The exam will cover material from chapters 3, 4, 5, and 7, beginning with 3.3 (might be useful to review 3.1 and 3.2, though) and ending with 7.6. Questions will be divided just about evenly among chapters 3/4, chapter 5, and chapter 7.

Sections not tested include 3.8, 5.5 and 5.6. Chapter 4 will only be covered lightly, since it largely just duplicates chapter 3.

The exam will be about 60% computation (e.g. ``solve the initial value problem ...'') and about 40% comprehension (e.g. ``how do we know that the following gives all solutions of this ODE...'')

A good strategy for practicing computation is to go back through the homework problems and work problems similar to those assigned. The major computational skills you should have acquired are
- solving higher order, constant coefficient, linear, homogeneous ODE's;
- using method of undetermined coefficients;
- finding power series solutions for initial value problems. (remember that there are two ways to go about finding coefficients in the series--recursion and differentiating the ODE);
- determining the radius of convergence of a power series solution to an ODE;
- solving constant coefficient, linear, homogeneous systems.

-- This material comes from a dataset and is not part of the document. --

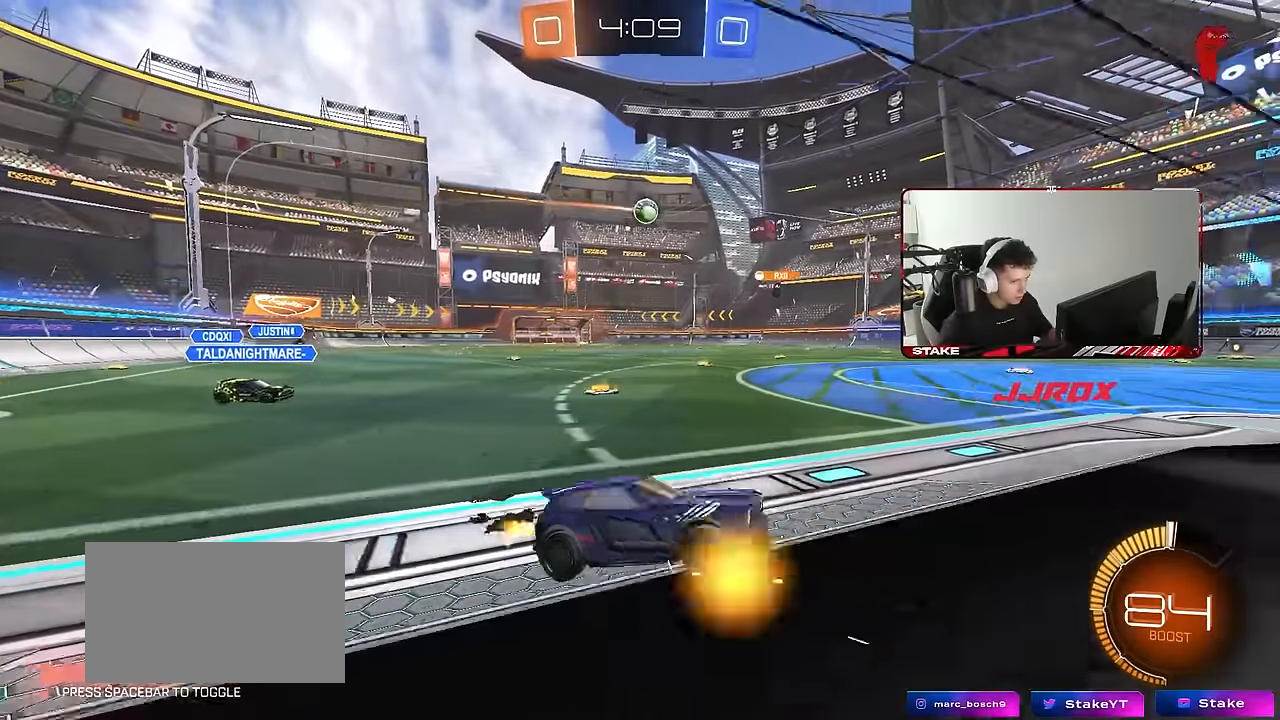
{"keys": ["w"], "mouse": ["left"], "events": [[316, "a", "down"], [400, "a", "up"], [400, "mouse_left", "down"]]}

I like graphical understanding--you can just about count on seeing a direction field, graph of a function, etc somewhere on the exam.

For linear systems with constant coefficients, remember that eigenvectors and eigenvalues of the matrix on the right side are very important.
Major theorems are fair game. You should be able to state things like existence/uniqueness theorems, superposition principal, etc, accurately. You should also have some understanding of what they mean and how they fit in to the ``big picture''.